12 of 12 people found the following review helpful
4.0 out of 5 stars Hacking throught the Apocalypse 11 Jan 2008
By Jerald Pope - Published on Amazon.com
Format:Paperback
While Jung's model of the mind is both elegant and apt, the master in his own words I find a hard slog. My puny brain can read a paragraph over and over with no more comprehension on the fifth read than on the first. Chalk it up to public education.
It is with Jung's disciples that the seeds of his wisdom take root and blossom. Edinger, one of that first (and best) generation, brings a fierce intellect to his task, but keeps it accessible. In today's climate of fear, this psychological analysis of the book of Revelations strikes mighty sparks of relevancy, even for the casually Christian. Most chilling is the belief by this scientist of the subconscious that we Moderns are manifesting the Apocalypse, not perhaps as a fifty-seven headed beast - but as very real collapse and universal agony. How can we avoid it? Probably not possible. But one might survive it by following the Master's advice; become your authentic self. This book provides ample evidence to encourage one along that way.
9 of 10 people found the following review helpful
5.0 out of 5 stars Coming Change that we can Believe in? 13 Sep 2008
By Herbert L Calhoun - Published on Amazon.com
Format:Paperback
Professor Edward Edinger, Psychiatrist, Jungian scholar, and Jehovah Witness, uses the book of Revelations to draw us into a web that intersects at the vertex of all of his many professional realms of interests and understandings. Once he has captured us there, in his own intellectual corner, he then "uses the theme of cultural transition" disguised as, and implicit in, the deeply symbolic scriptures taken from the book of Revelations, to advance an unlikely version of a very "familiar" theory of archetypes: One that turns out to be as much existentialist philosophy and depth psychology as hardcore religiosity.
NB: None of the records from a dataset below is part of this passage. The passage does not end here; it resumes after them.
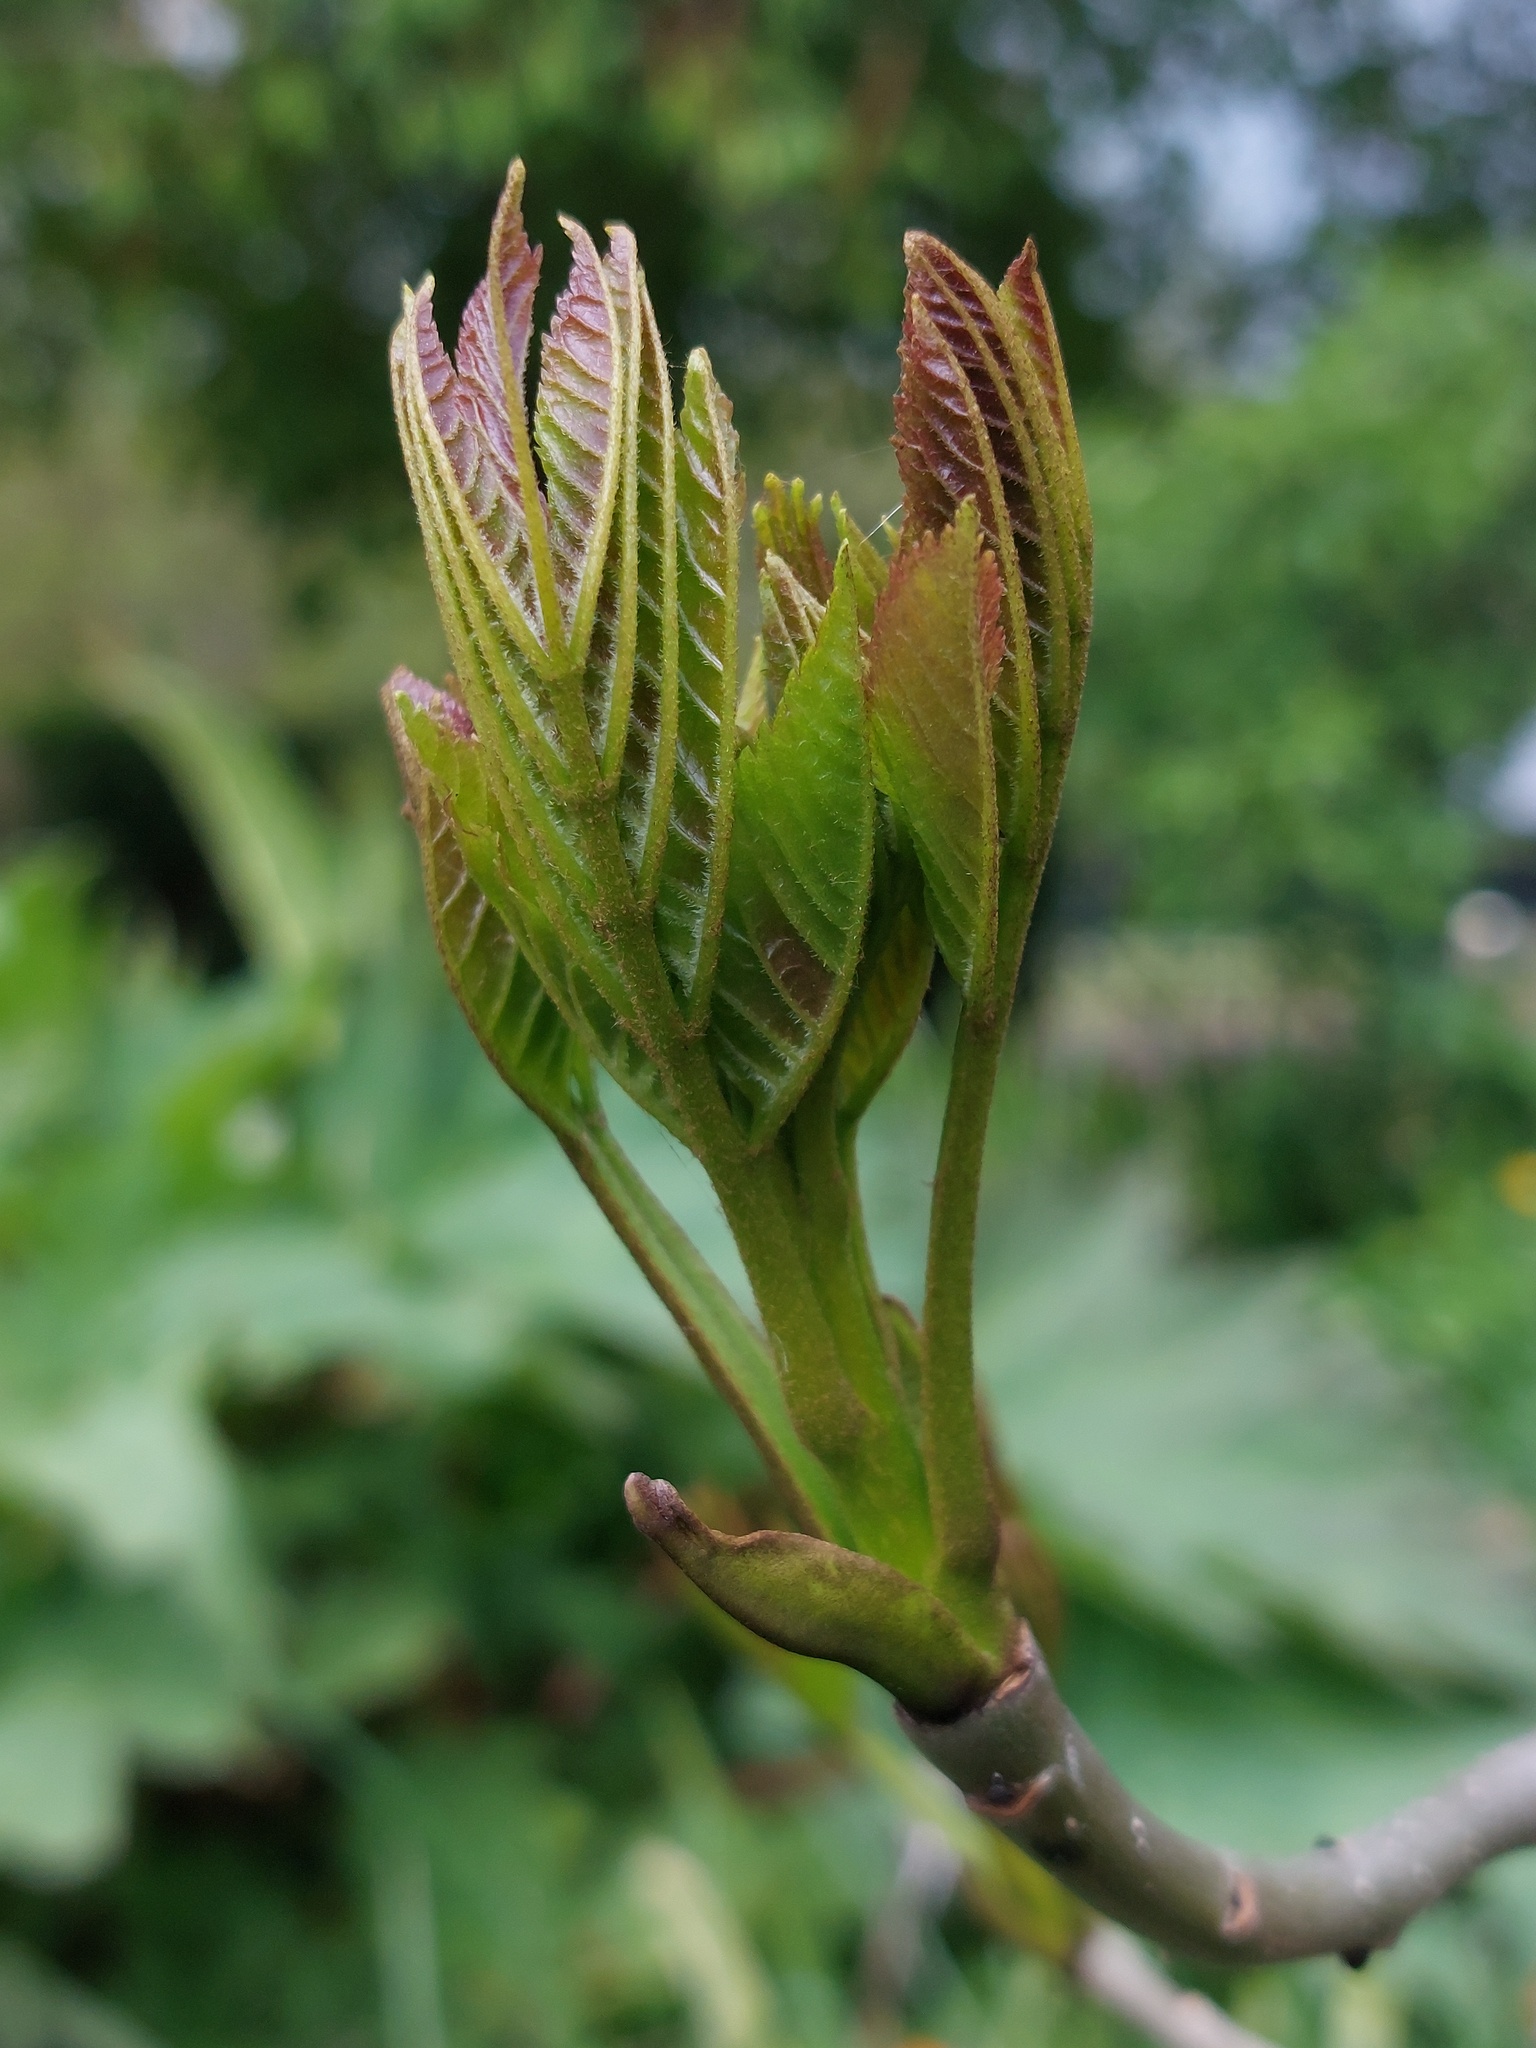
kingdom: Plantae
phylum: Tracheophyta
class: Magnoliopsida
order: Lamiales
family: Oleaceae
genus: Fraxinus
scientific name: Fraxinus excelsior
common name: European ash
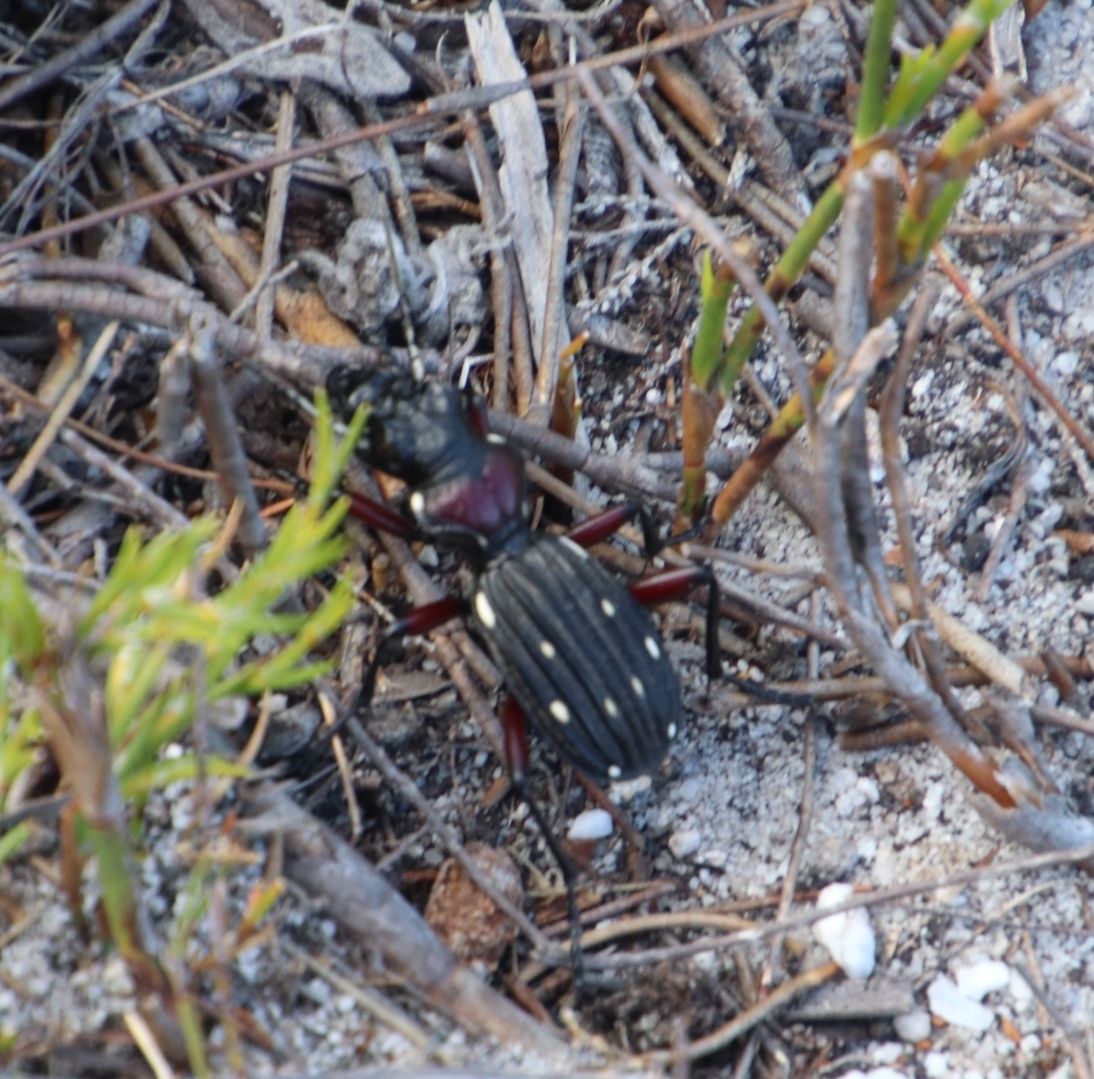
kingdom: Animalia
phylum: Arthropoda
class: Insecta
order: Coleoptera
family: Carabidae
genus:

And what a rich "mother lode" Edinger's mind turns out to be: Erudite and persuasive; inventive and logical, scary and seductive, intense and carefully thought out, meticulous in its details, but all done without a hint of the taint of anti-intellectual religiosity or fanaticism. The author commands his complex ship well through some of the roughest cultural, psychological and existential waters known to modern man, and skillfully brings it safely home to a believable harbor.

His theory is: that a psychological analysis of the book of Revelations reveals that the world as we know it will inexorably come to an end. But that the particular book of the bible that foretells the end, is not just literal religious prophesy, or an exercise in allegorical pre-Christian symbolic poetic license, nor even just the scattered images of a schizophrenic mind or worldview, but the rumblings of "yet-to-be-deciphered" meanings from deep within our collective and historical consciousness: The book of Revelations is "content," "symbolism," and "agency;" a living psychic organism, as it were, of rumblings that inhabit and serve the needs of the individual as well as the collective psyche.

It is in the analysis of the meaning of these rumblings that underlie the predictions that foreshadow a fundamental shift if not a breakup in the global paradigm of cultural and psychological understanding itself. As a paradigm of deep "personal" as well as "transpersonal" or collective psychology, Edinger reveals in these lectures that it is as much the change in the fundamental religious paradigm and the resistance to this change as anything else that represents the "moving psychological parts" of the archetype of the Apocalypse. For the change will be accompanied by a corresponding collective primal fear and resistance, emanating from a fundamentally "religious libido" -- a fear and resistance that will trigger a global psychosis and chaos that will cause a breakup in man's current cosmic worldview. It will be a kind of cultural and psychological upheaval that man has not known since the breakup of the Roman Empire and the cosmic worldview that held the Roman world together. We can already begin to see cracks in the paradigm with both domestic and international but always religiously motivated terrorism. The result of this psychological "showdown," "collective man" versus "the religious libido of individual man," and "individual man's" resistance to the change he has invested in the archetypical paradigm will be as real in its consequences as any of the images portrayed of Armageddon.

Using psychological evidence from his practice in psychiatry, drawing heavily on his religious background, and his readings of world history and culture, Edinger, convincingly "deconstructs" and then "re-synthesizes" the meanings of the scriptures -- verse-by-verse - according to his own archetypical typology, leaving us with the suggestion that it will be the consequences of these meanings functioning out of a deeply religious agency -- rather than out of the economic, social and technical vulnerabilities that continue to grow without bounds - that in the final analysis will represent the "showdown" at the end of individual man's psychological patience and existence.

Edinger proves here that Jungian analysis remains heady intellectual stuff despite its heavy dependence on religious interpretations. It is thus theoretical content, with which any serious intellectual must reckon.